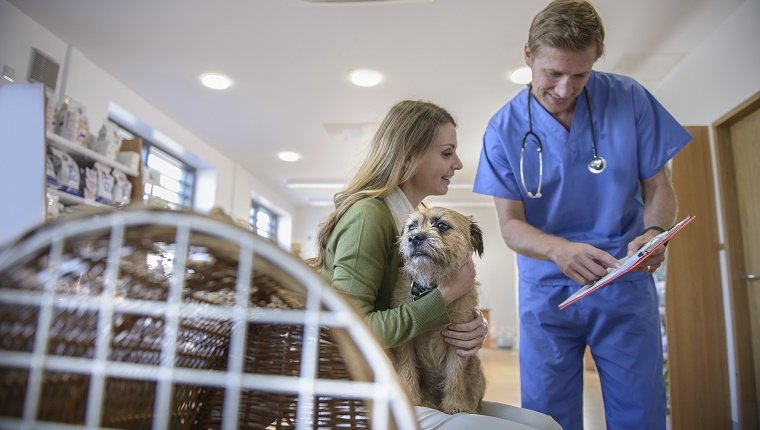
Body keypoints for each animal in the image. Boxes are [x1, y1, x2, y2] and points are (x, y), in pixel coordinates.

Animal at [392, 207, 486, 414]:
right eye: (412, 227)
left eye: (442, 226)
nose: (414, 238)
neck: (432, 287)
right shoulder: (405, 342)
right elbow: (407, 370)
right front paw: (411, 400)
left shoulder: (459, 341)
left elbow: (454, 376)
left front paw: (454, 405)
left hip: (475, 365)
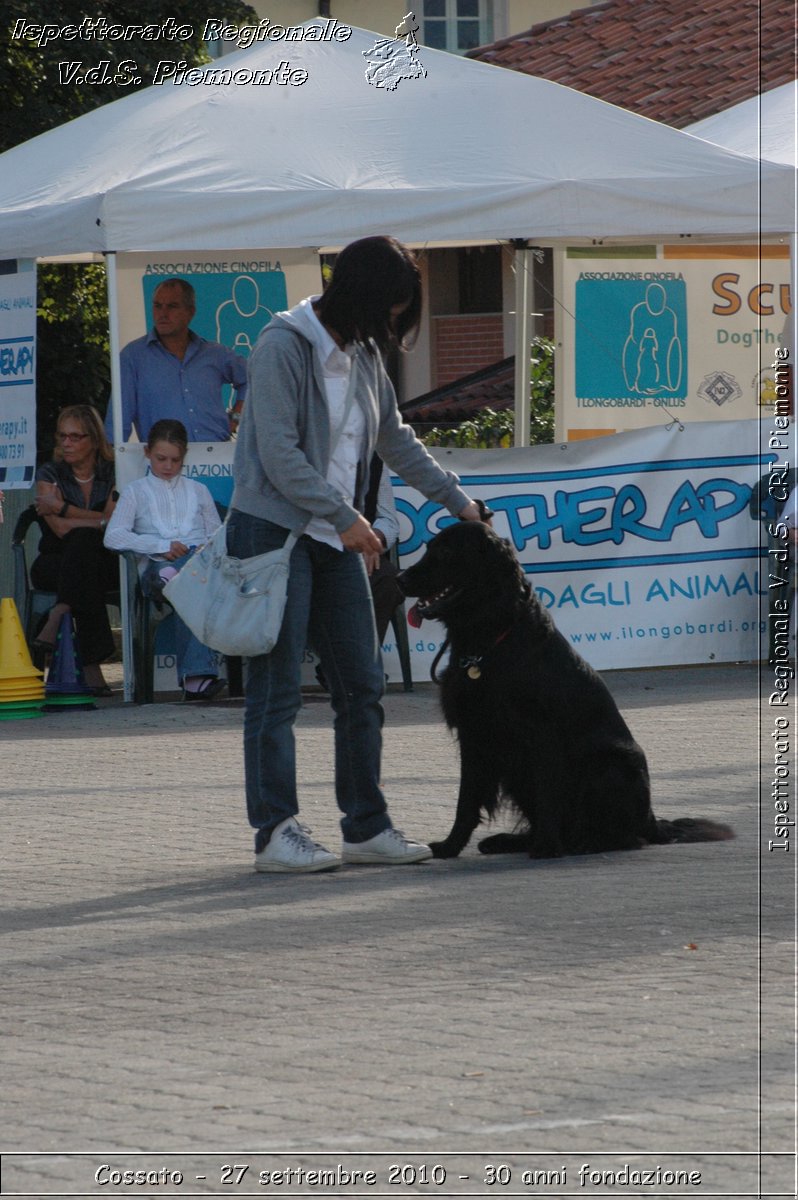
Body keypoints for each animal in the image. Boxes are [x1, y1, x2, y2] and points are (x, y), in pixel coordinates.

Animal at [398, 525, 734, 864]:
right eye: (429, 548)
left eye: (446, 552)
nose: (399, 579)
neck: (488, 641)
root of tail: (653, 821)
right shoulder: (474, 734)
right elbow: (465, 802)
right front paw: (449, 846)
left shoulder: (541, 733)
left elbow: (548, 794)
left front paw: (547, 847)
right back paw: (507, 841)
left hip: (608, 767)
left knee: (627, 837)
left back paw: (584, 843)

--

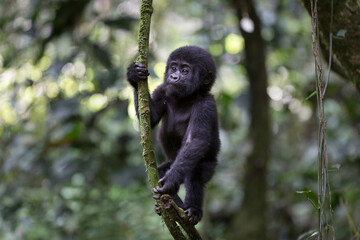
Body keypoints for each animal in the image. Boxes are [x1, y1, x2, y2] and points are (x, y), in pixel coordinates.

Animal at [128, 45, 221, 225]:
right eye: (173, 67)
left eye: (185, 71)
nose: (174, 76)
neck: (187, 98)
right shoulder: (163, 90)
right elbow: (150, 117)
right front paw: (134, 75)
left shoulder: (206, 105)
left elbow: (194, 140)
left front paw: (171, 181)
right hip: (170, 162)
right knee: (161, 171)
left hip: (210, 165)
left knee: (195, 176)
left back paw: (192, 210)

* * *

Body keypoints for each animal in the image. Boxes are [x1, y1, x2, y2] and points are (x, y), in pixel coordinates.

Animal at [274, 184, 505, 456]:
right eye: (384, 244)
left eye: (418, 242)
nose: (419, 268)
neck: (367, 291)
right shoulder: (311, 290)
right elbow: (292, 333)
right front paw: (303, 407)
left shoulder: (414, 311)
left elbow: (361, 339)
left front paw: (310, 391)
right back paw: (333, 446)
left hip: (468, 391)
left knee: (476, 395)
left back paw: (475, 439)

(YOUR GOAL): Copy the lines above exactly. Start with the line containing "right front paw: (449, 846)", end with the line containing "left back paw: (584, 843)", and include both.

(REPLY TO THE TASK):
right front paw: (449, 846)
left shoulder: (541, 733)
left elbow: (548, 794)
left front paw: (547, 847)
right back paw: (507, 841)
left hip: (608, 767)
left knee: (627, 837)
left back paw: (584, 843)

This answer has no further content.